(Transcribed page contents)

* * * * * * * * *

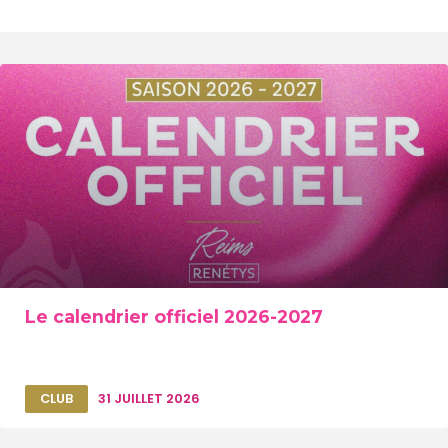
Le calendrier officiel 2026-2027
CLUB
31 JUILLET 2026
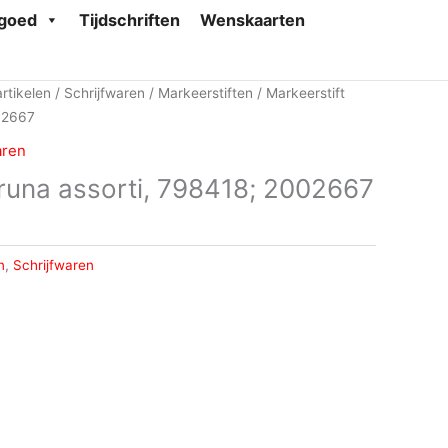
goed
Tijdschriften
Wenskaarten
rtikelen
/
Schrijfwaren
/
Markeerstiften
/ Markeerstift
02667
aren
Bruna assorti, 798418; 2002667
n
,
Schrijfwaren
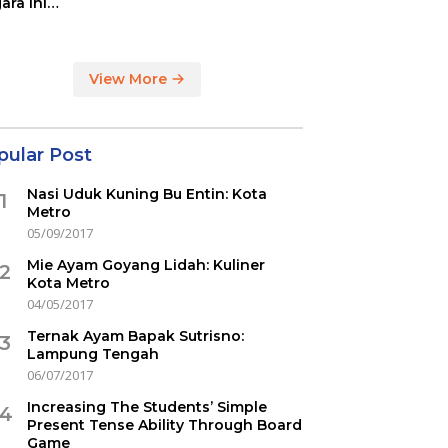
ara ini
indikasi
ercovid
View More
pular Post
Nasi Uduk Kuning Bu Entin: Kota
1
Metro
05/09/2017
Mie Ayam Goyang Lidah: Kuliner
2
Kota Metro
04/05/2017
Ternak Ayam Bapak Sutrisno:
3
Lampung Tengah
06/07/2017
Increasing The Students’ Simple
4
Present Tense Ability Through Board
Game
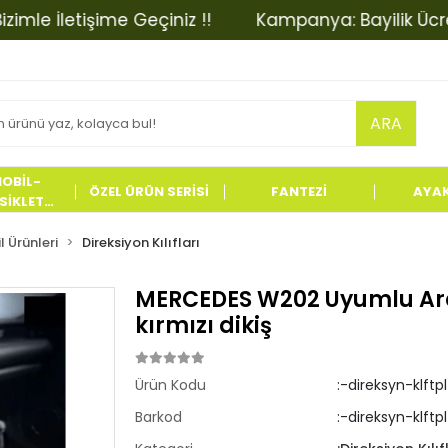
 İletişime Geçiniz !!
Kampanya: Bayilik Ücretinde
ARA
OBİL-
ÖZEL ÜRÜN SERİSİ
FANTEZİ
AYA
İKLET
LERİ
 Ürünleri
Direksiyon Kılıfları
MERCEDES W202 Uyumlu Araç
kırmızı dikiş
Ürün Kodu
:-direksyn-klft
Barkod
:-direksyn-klftp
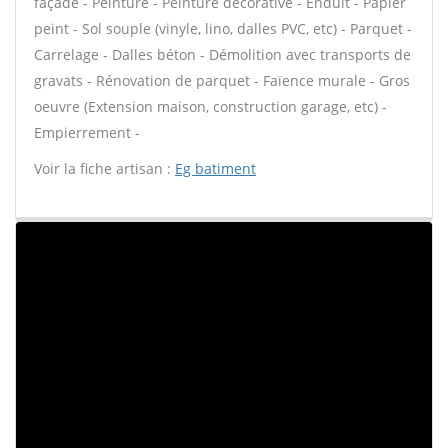
façade - Peinture - Peinture décorative - Enduit - Papier
peint - Sol souple (vinyle, lino, dalles PVC, etc) - Parquet -
Carrelage - Dalles béton - Démolition avec transports de
gravats - Rénovation de parquet - Faïence murale - Gros
oeuvre (Extension maison, construction garage, etc) -
Empierrement -
Voir la fiche artisan :
Eg batiment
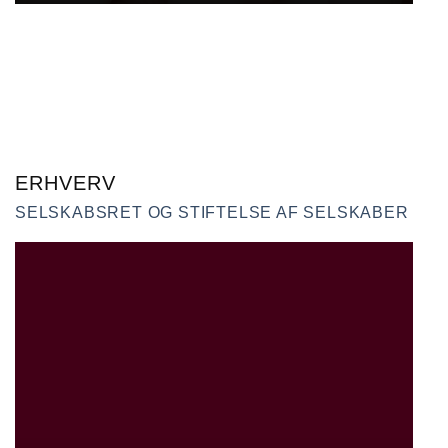
ERHVERV
SELSKABSRET OG STIFTELSE AF SELSKABER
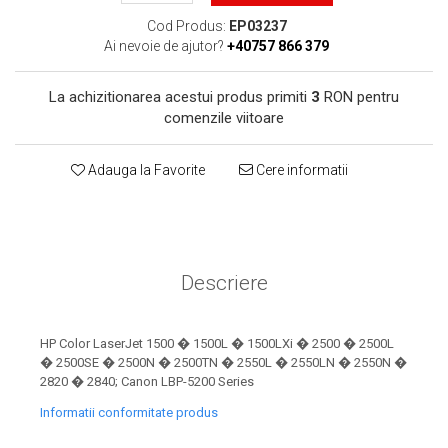
toner sau cele cu rezervor?
Care tip de cartuşe e mai
Cod Produs:
EP03237
bun: OEM sau cele
Ai nevoie de ajutor?
+40757 866 379
compatibile?
Expediții fotografice – 5
La achizitionarea acestui produs primiti
3
RON pentru
locuri secrete din România
comenzile viitoare
unde să mergi pentru a
Cum să-ți ordonezi eficient
face fotografii
documentele necesare din
Adauga la Favorite
Cere informatii
casă?
De ce să nu renunți
niciodată la scrisul de
mână?
Top 5 cele mai misterioase
fotografii din istorie
Descriere
Tehnica de birou și
efectele pe care le are
HP Color LaserJet 1500 � 1500L � 1500LXi � 2500 � 2500L
asupra sănătății. Cum
� 2500SE � 2500N � 2500TN � 2550L � 2550LN � 2550N �
PC-ul, laptopul,
2820 � 2840; Canon LBP-5200 Series
reduci riscurile?
imprimantele – ce să faci
Informatii conformitate produs
ca să le prelungești viața?
5 Trenduri principale în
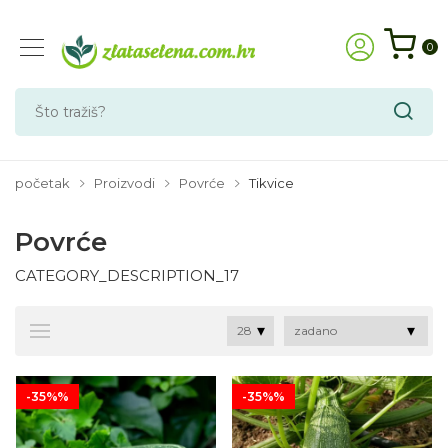
0
početak
Proizvodi
Povrće
Tikvice
Povrće
CATEGORY_DESCRIPTION_17
-35%%
-35%%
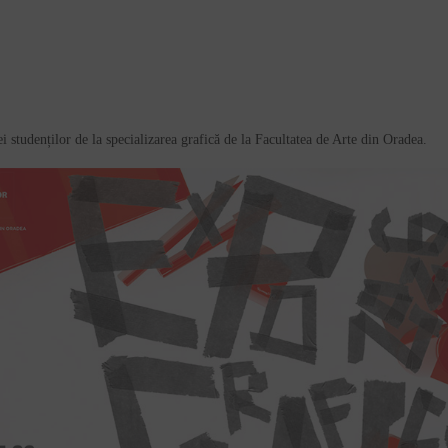
i studenților de la specializarea grafică de la Facultatea de Arte din Oradea.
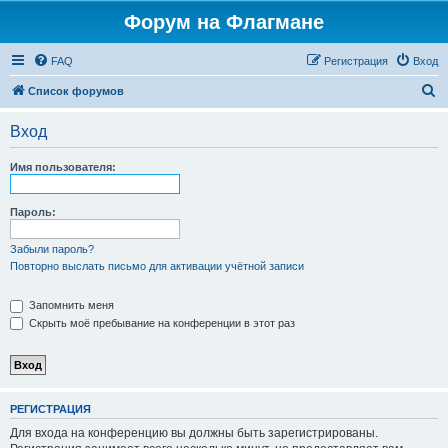
Форум на Флагмане
FAQ
Регистрация
Вход
П
Список форумов
о
Вход
и
с
Имя пользователя:
к
Пароль:
Забыли пароль?
Повторно выслать письмо для активации учётной записи
Запомнить меня
Скрыть моё пребывание на конференции в этот раз
РЕГИСТРАЦИЯ
Для входа на конференцию вы должны быть зарегистрированы.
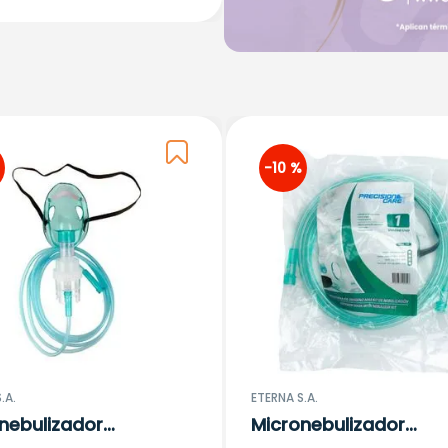
-
10 %
.A.
ETERNA S.A.
nebulizador
Micronebulizador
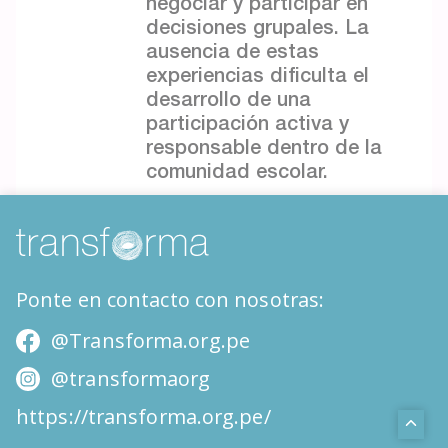
negociar y participar en
decisiones grupales. La
ausencia de estas
experiencias dificulta el
desarrollo de una
participación activa y
responsable dentro de la
comunidad escolar.
Ponte en contacto con nosotras:
@Transforma.org.pe
@transformaorg
https://transforma.org.pe/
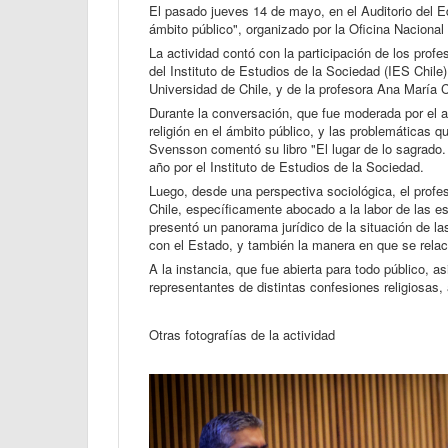
El pasado jueves 14 de mayo, en el Auditorio del Ed
ámbito público", organizado por la Oficina Nacional
La actividad contó con la participación de los pr
del Instituto de Estudios de la Sociedad (IES Chil
Universidad de Chile, y de la profesora Ana María 
Durante la conversación, que fue moderada por el 
religión en el ámbito público, y las problemáticas 
Svensson comentó su libro "El lugar de lo sagrado. 
año por el Instituto de Estudios de la Sociedad.
Luego, desde una perspectiva sociológica, el profes
Chile, específicamente abocado a la labor de las es
presentó un panorama jurídico de la situación de la
con el Estado, y también la manera en que se relacio
A la instancia, que fue abierta para todo público, 
representantes de distintas confesiones religiosas
Otras fotografías de la actividad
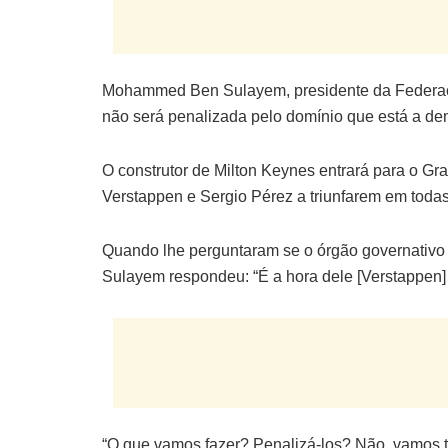
Mohammed Ben Sulayem, presidente da Federação
não será penalizada pelo domínio que está a de
O construtor de Milton Keynes entrará para o G
Verstappen e Sergio Pérez a triunfarem em todas
Quando lhe perguntaram se o órgão governativo 
Sulayem respondeu: “É a hora dele [Verstappen] 
“O que vamos fazer? Penalizá-los? Não, vamos t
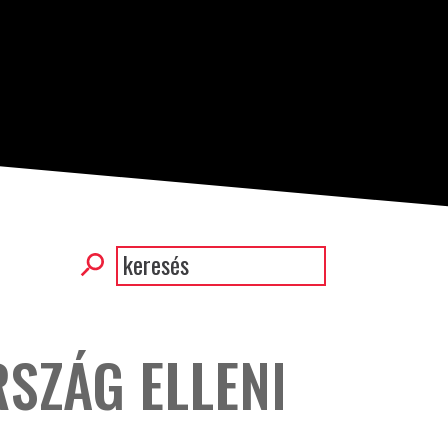
Keresés
Keresés
SZÁG ELLENI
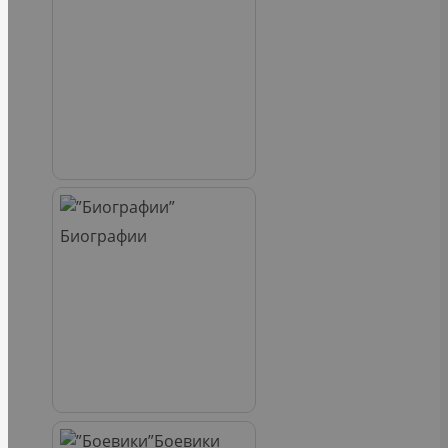
Биографии
Боевики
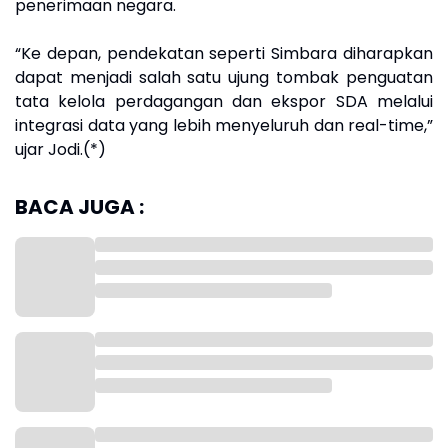
penerimaan negara.
“Ke depan, pendekatan seperti Simbara diharapkan
dapat menjadi salah satu ujung tombak penguatan
tata kelola perdagangan dan ekspor SDA melalui
integrasi data yang lebih menyeluruh dan real-time,”
ujar Jodi.(*)
BACA JUGA :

* * * * * * * * *

● **TASK TO COMPLETE**
The answer must be every line of the entries that includes the word "fotografii".

● **OUTPUT BELOW**
face fotografii
fotografii din istorie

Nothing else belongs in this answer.